PROBLEM REQUIREMENTS: Retype the listing below exactly, pictures removed.
------ SUPPLIED INFORMATION
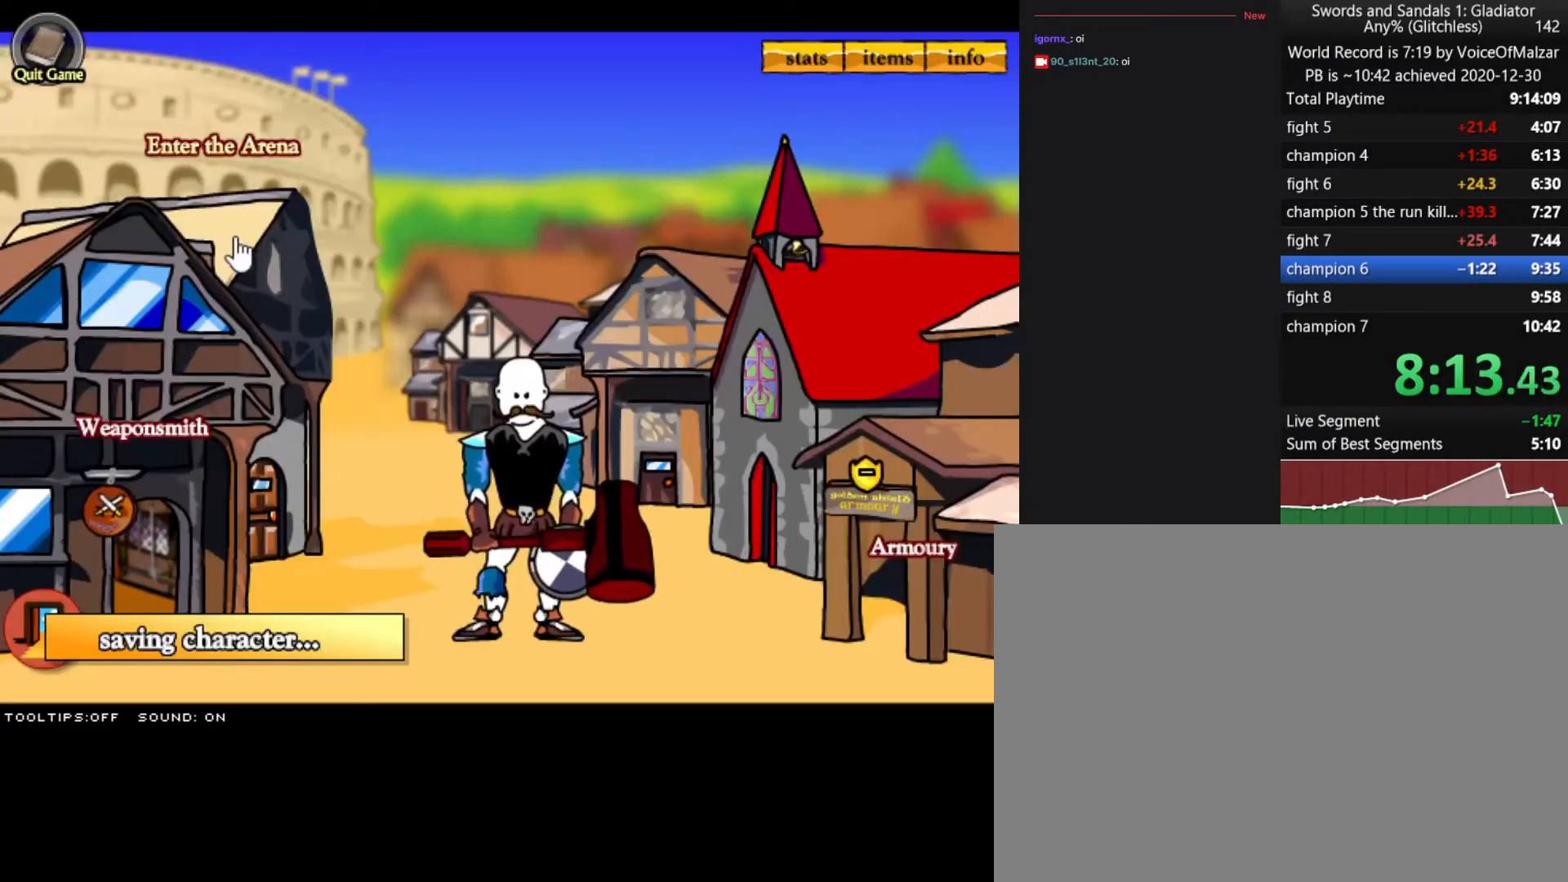
{"keys": [], "mouse": [], "events": [[83, "mouse_left", "down"], [117, "mouse_left", "up"]]}
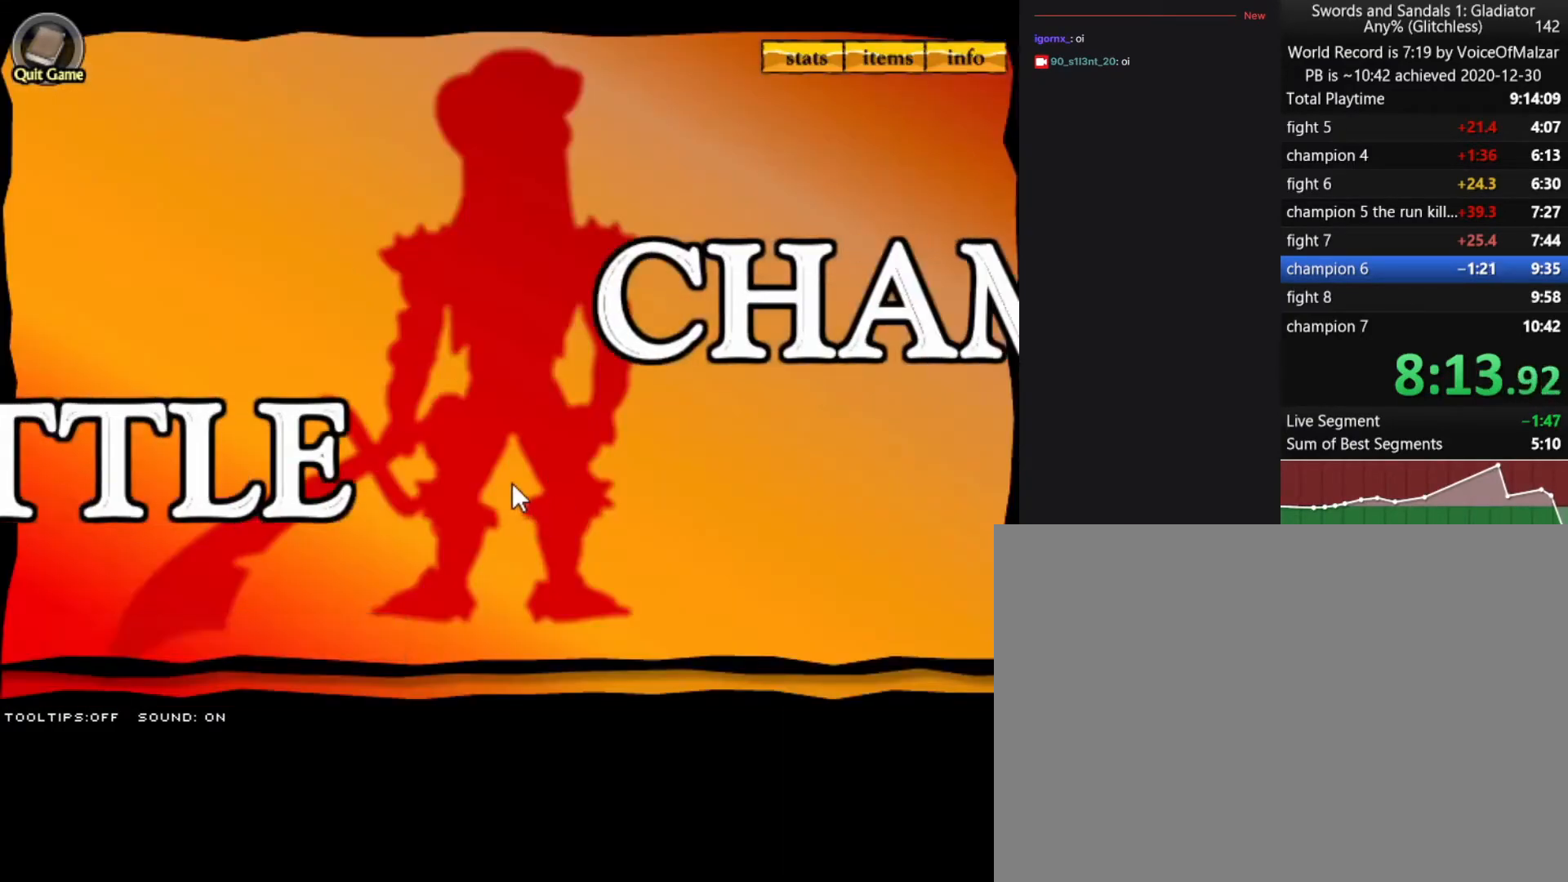
{"keys": [], "mouse": [], "events": [[117, "mouse_left", "down"], [200, "mouse_left", "up"]]}
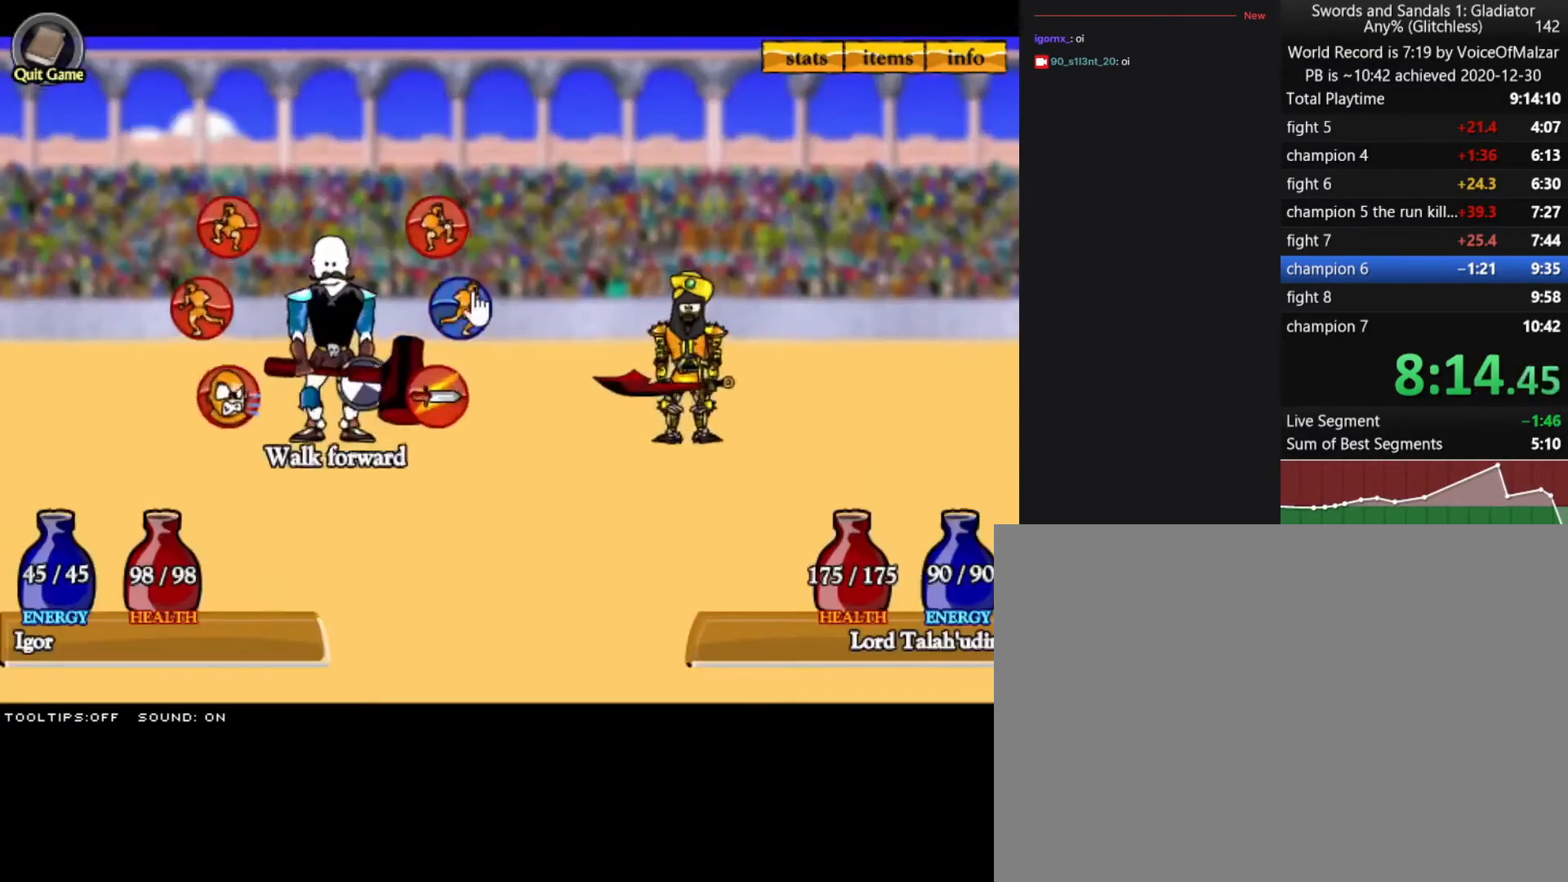
{"keys": [], "mouse": [], "events": [[100, "mouse_left", "down"], [200, "mouse_left", "up"], [300, "mouse_left", "down"], [400, "mouse_left", "up"]]}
------------
TASK ANSWER:
{"keys": [], "mouse": [], "events": [[83, "mouse_left", "down"], [117, "mouse_left", "up"]]}
{"keys": [], "mouse": [], "events": [[117, "mouse_left", "down"], [200, "mouse_left", "up"]]}
{"keys": [], "mouse": [], "events": [[100, "mouse_left", "down"], [200, "mouse_left", "up"], [300, "mouse_left", "down"], [400, "mouse_left", "up"]]}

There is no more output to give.